About the Calculation of Pipe Route Dimensions

Objectives

The objective of calculating pipe route dimensions is to determine distribution topologies with broken-down media and coordinated routing of riser zones and distribution routes. Using the information about which pipes are available in which dimensions, cross-section definitions for each pipe route can be used to dimension these restricted zones, which can then be communicated to the building managers for further coordination. If necessary, the legend tool can be used to derive more detailed documentation in the form of plan views. Once coordination has been carried out, the underlying information on cross-sections and dimensions can be used to design pipe networks with individual media and suitable pipe classes. These are not collision-free and serve as an initial draft for the more detailed elaboration of the building services distribution networks. From here, you can continue with the familiar Desktop commands.

Requirements

Certain values must be known in order to calculate the dimensions of a pipe route, for example, the demands of rooms, specified boundary conditions, simultaneity factors, peak flows, distribution topology, pipe routes, transfer points, and the allocation of media to requirements. Systems with supply/return must be routed in parallel within the routes, and supply and exhaust air are added together to form outside and exhaust air.

The modeled pipe route network must be free of meshes and open. Each end of a pipe route must therefore be connected to feed-in or transfer points. The appropriate feed point of the planned network must be accessible from each transfer point via a unique path. Furthermore, the demands at the transfer points in the rooms must be clearly defined. This means, for example, that in the case of two heating systems, the respective partial coverages are correctly specified as a percentage and the associated route names do not conflict. There must also be a correct assignment of system classes.

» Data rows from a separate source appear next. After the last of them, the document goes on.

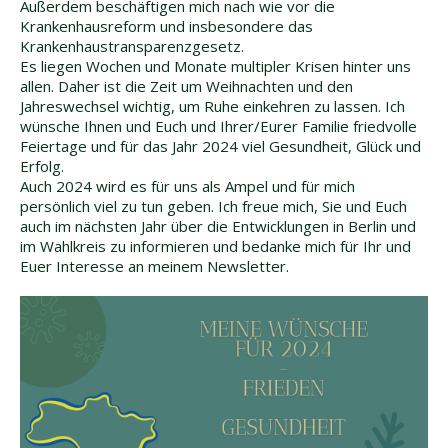
Außerdem beschäftigen mich nach wie vor die
Krankenhausreform und insbesondere das
Krankenhaustransparenzgesetz.
Es liegen Wochen und Monate multipler Krisen hinter uns
allen. Daher ist die Zeit um Weihnachten und den
Jahreswechsel wichtig, um Ruhe einkehren zu lassen. Ich
wünsche Ihnen und Euch und Ihrer/Eurer Familie friedvolle
Feiertage und für das Jahr 2024 viel Gesundheit, Glück und
Erfolg.
Auch 2024 wird es für uns als Ampel und für mich
persönlich viel zu tun geben. Ich freue mich, Sie und Euch
auch im nächsten Jahr über die Entwicklungen in Berlin und
im Wahlkreis zu informieren und bedanke mich für Ihr und
Euer Interesse an meinem Newsletter.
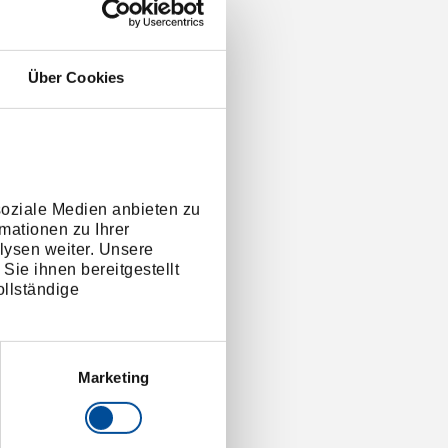
Über Cookies
soziale Medien anbieten zu
mationen zu Ihrer
lysen weiter. Unsere
Sie ihnen bereitgestellt
llständige
Marketing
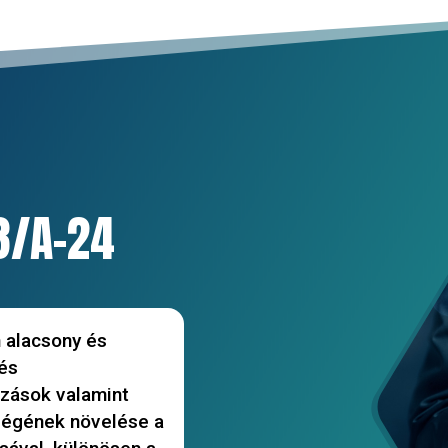
3/A-24
n alacsony és
 és
ozások valamint
ségének növelése a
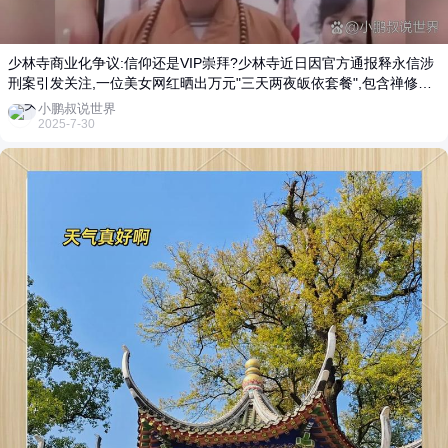
少林寺商业化争议:信仰还是VIP崇拜?少林寺近日因官方通报释永信涉
刑案引发关注,一位美女网红晒出万元"三天两夜皈依套餐",包含禅修、
合影、受戒证书等,甚至还有引荐"高端资源"。面对少林旅游衍生项目
小鹏叔说世界
的蓬勃发展,有人称赞商业化救活千年古刹,30%收入用于修塔林;有人则
2025-7-30
批评佛门CEO将信仰变成SKU,连开光都明码标价。当方丈微信成为某
种身份象征,我们究竟是在拜佛,还是在拜VIP?面对这样的选择题:给你1
万,你会选择少林三日体验还是直接捐公益?这无疑是对现代社会价值观
的一次深刻反思。 观点提炼少林寺的商业化之路,一方面带动了古刹的
活力,另一方面却让人反思信仰的纯粹性。在这个物质与精神交织的时
代,如何平衡二者之间的关系,值得我们深思。 文章 千年古刹少林寺再
次引发热议,万元"皈依套餐"让人惊掉下巴。一边是商业化救活传统文
化,一边是信仰被明码标价。当方丈微信成为身份象征,我们到底追求的
是信仰还是VIP?面对1万元的选择,你会选择体验少林还是捐助公益?这
不仅是选择题,更是对现代社会价值观的深刻反思。让我们共同探讨,如
何在物欲横流的时代,守护信仰的纯粹。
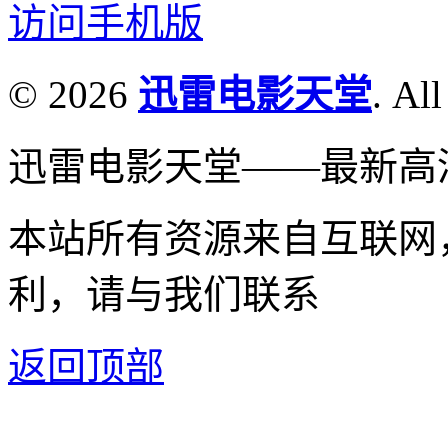
访问手机版
© 2026
迅雷电影天堂
. All
迅雷电影天堂——最新高
本站所有资源来自互联网
利，请与我们联系
返回顶部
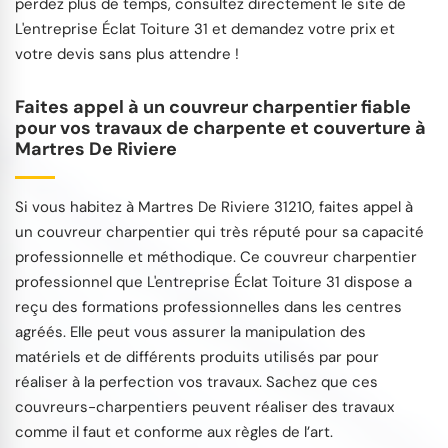
perdez plus de temps, consultez directement le site de
L'entreprise Éclat Toiture 31 et demandez votre prix et
votre devis sans plus attendre !
Faites appel à un couvreur charpentier fiable
pour vos travaux de charpente et couverture à
Martres De Riviere
Si vous habitez à Martres De Riviere 31210, faites appel à
un couvreur charpentier qui très réputé pour sa capacité
professionnelle et méthodique. Ce couvreur charpentier
professionnel que L'entreprise Éclat Toiture 31 dispose a
reçu des formations professionnelles dans les centres
agréés. Elle peut vous assurer la manipulation des
matériels et de différents produits utilisés par pour
réaliser à la perfection vos travaux. Sachez que ces
couvreurs-charpentiers peuvent réaliser des travaux
comme il faut et conforme aux règles de l’art.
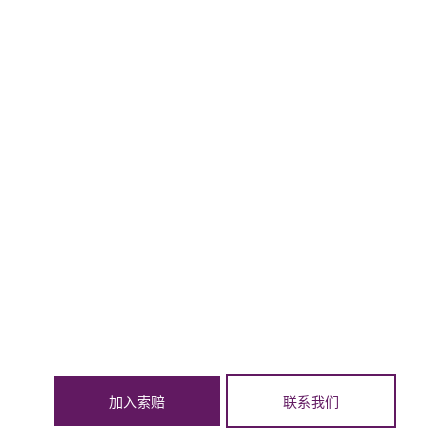
加入索赔
联系我们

From this information, pipe networks for the individual system classes and pipe dimensions can be derived.

Families Used

A room is connected to a pipe route via transfer points. These contain information about the demands to be covered and are connected to the pipe route. In order to calculate the dimensions for pipe routes and the pipes and ducts it contains, the routes must be connected to the feed points (generators) and transfer points (spaces with assumed demands). For this purpose, the LINEAR Solutions offer the corresponding families in the Feed and Transfer component group:

• Partial Network Start: Feed Point - In feed points, you define which system classes from the technical generator systems (boilers, potable water storage tanks, ventilation units) feed into the route. Several system classes can be fed into the route for each feed point. For the heating and cooling system classes, system information such as spread as well as flow and return temperatures for the respective route is also defined here.
• Partial Network End Transfer Point - In transfer points, you define the system classes that are fed to a room. Transfer points must lie in a MEP space. For each transfer point, you can specify the coverage of the corresponding systems, for example, heating 100% and cooling 50%.
• Partial Network End Collection Point - In collection points, you define which systems from the route are are connected to corresponding rooms. Collection points are essentially the same as transfer points, but collection points aggregate the demands of several MEP spaces. A collection point does not require a direct spatial reference, but connects to rooms using structural parameters, for example, all rooms with the property SanitaryCore=“SanitaryWest” or all rooms on the ground floor with the property HVAC-system=“HVAC-extension.” This allows you to map systems that are not directly connected to a supply route. In addition, this allows you to dimension riser zones in shafts at an early stage without planning the specific horizontal distribution.